Há quem diga que o problema não será bem uma questão de equipas técnicas, recrutamento e atletas, mas falta de qualidade nos colchões – mas como eu não entendo muito de futebol, talvez seja esse mesmo o problema.

Em termos práticos, se estivermos a medir o sucesso da nossa formação tendo por base o facto de não saírem Figos e Cristianos Ronaldo todos os anos, então estamos a falhar redondamente. Se estamos a falar de jogadores com qualidade para poder acrescentar algo à equipa principal, então não. Porque eles vão rodar para outros clubes, em campeonatos tão ou mais competitivos que o nosso, e conseguem demonstrar qualidade e capacidade.

Jogadores como Palhinha, Matheus Pereira, Domingos Duarte ou Demiral são jogadores que foram dispensados/emprestados num momento conturbado do clube, em que todos bradavam que o Sporting não conseguiria ter equipa para competir. Dispensando esses, fomos buscar Ilori e Neto (Serão melhores que Domingos e Demiral?) ; Eduardo Henrique e Doumbia (Palhinha não será superior a algum deles?) ; e para jogar atrás do ponta de lança andamos aos papéis para encontrar alguém, ainda mais agora com a saída de Bruno Fernandes, quando podíamos ter aproveitado Matheus Pereira (pois colocá-lo a jogar encostado às linhas dava para perceber que não ia dar).
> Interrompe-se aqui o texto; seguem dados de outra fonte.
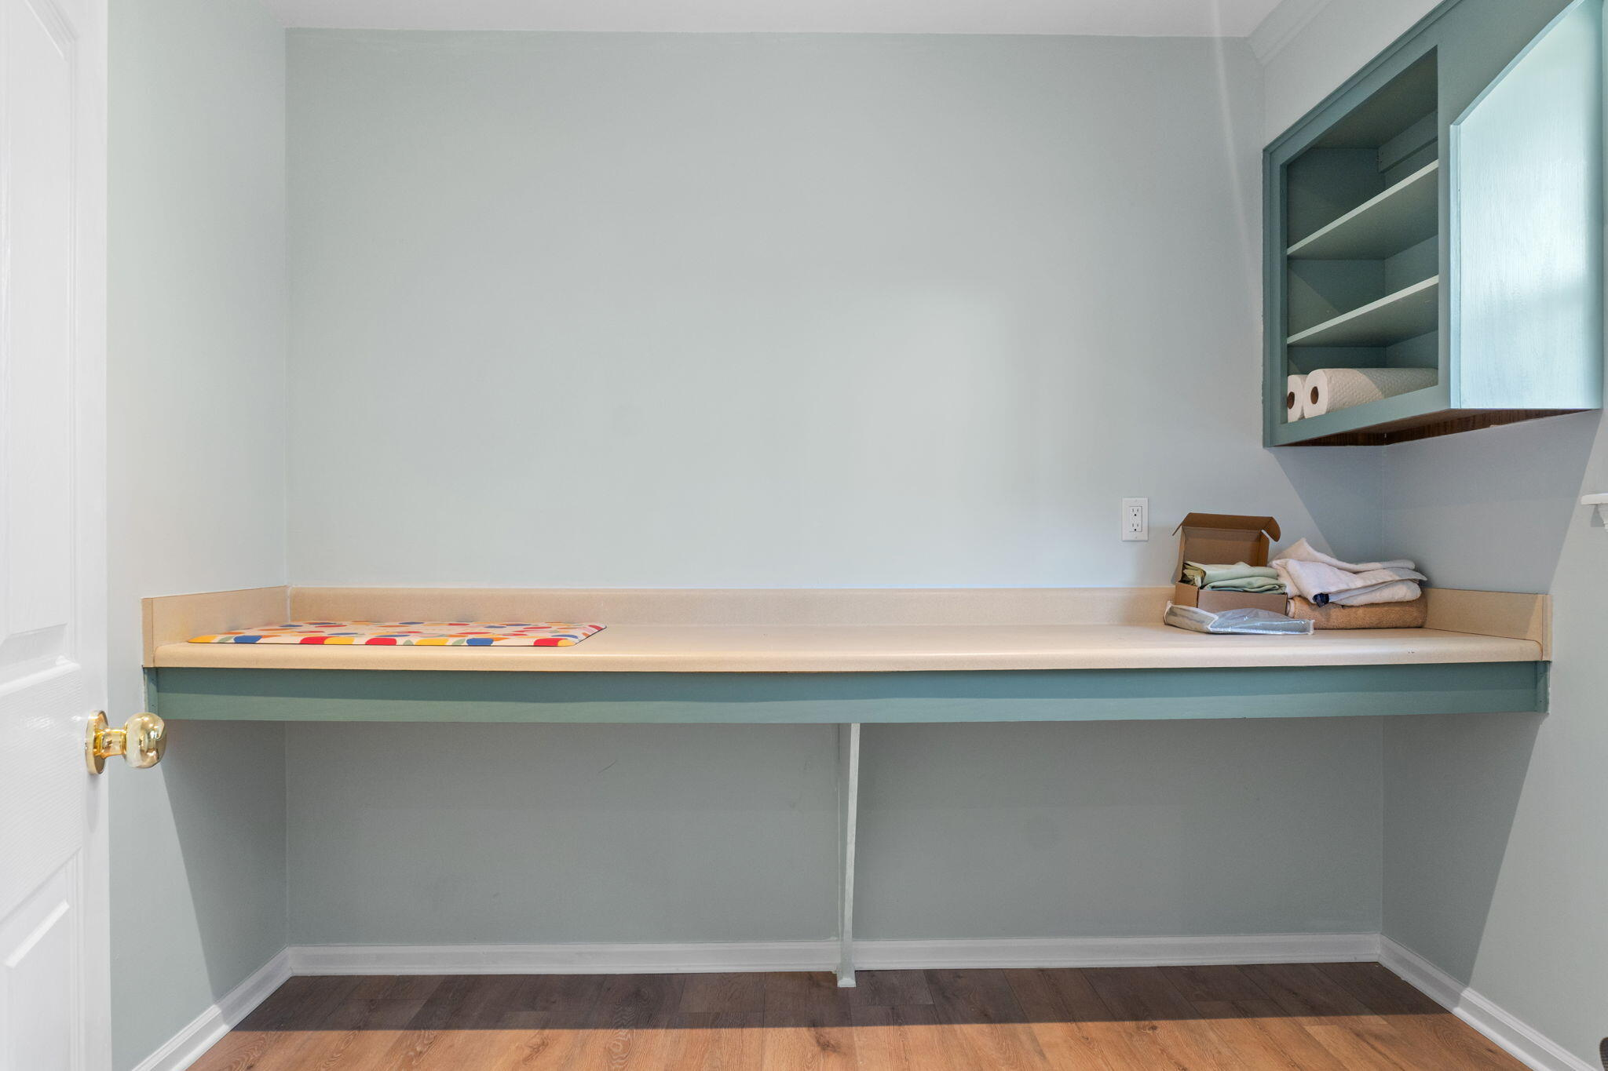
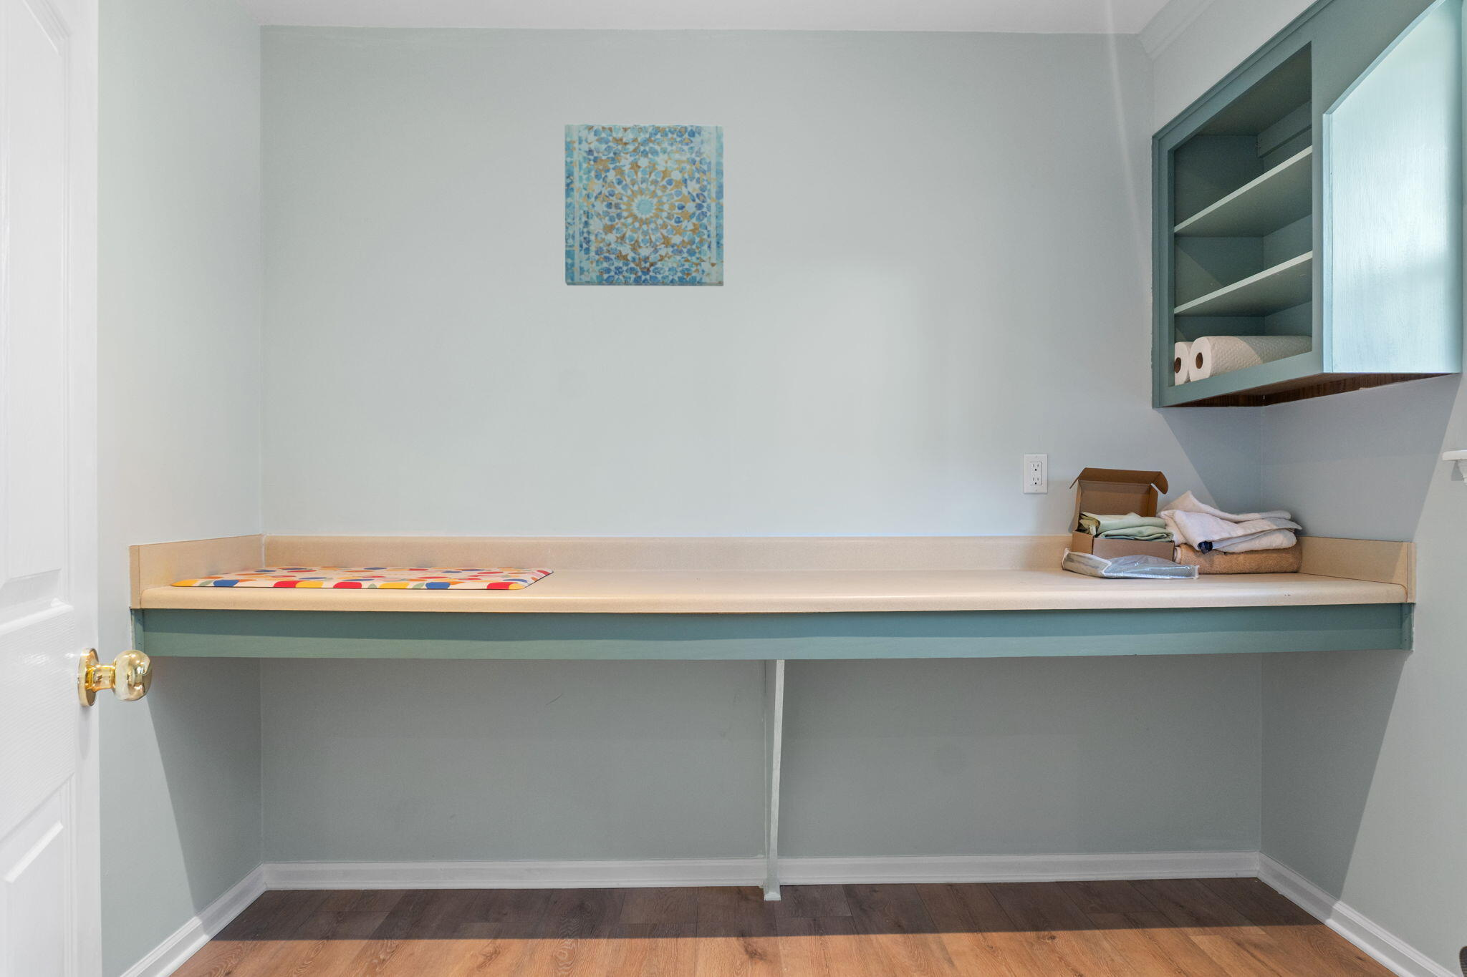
+ wall art [565,123,724,287]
Qualidade há. Basta apostar neles com convicção e ter uma comunicação amiga que promova os “Meninos de Ouro”, aliada a super-agentes que vendem qualquer um aos seus clubes da rede. Isto se o objetivo for vender e não retê-los para ajudarem a equipa. Porque vender um jogador da formação por dez milhões para ir comprar outro por sete milhões, cujo valor é indefinido, com certeza sairá mais barato não vender. (E sim, esta conta ainda nos daria um saldo positivo de 3 milhões, que pode não compensar, caso quem vem não renda desportivamente.)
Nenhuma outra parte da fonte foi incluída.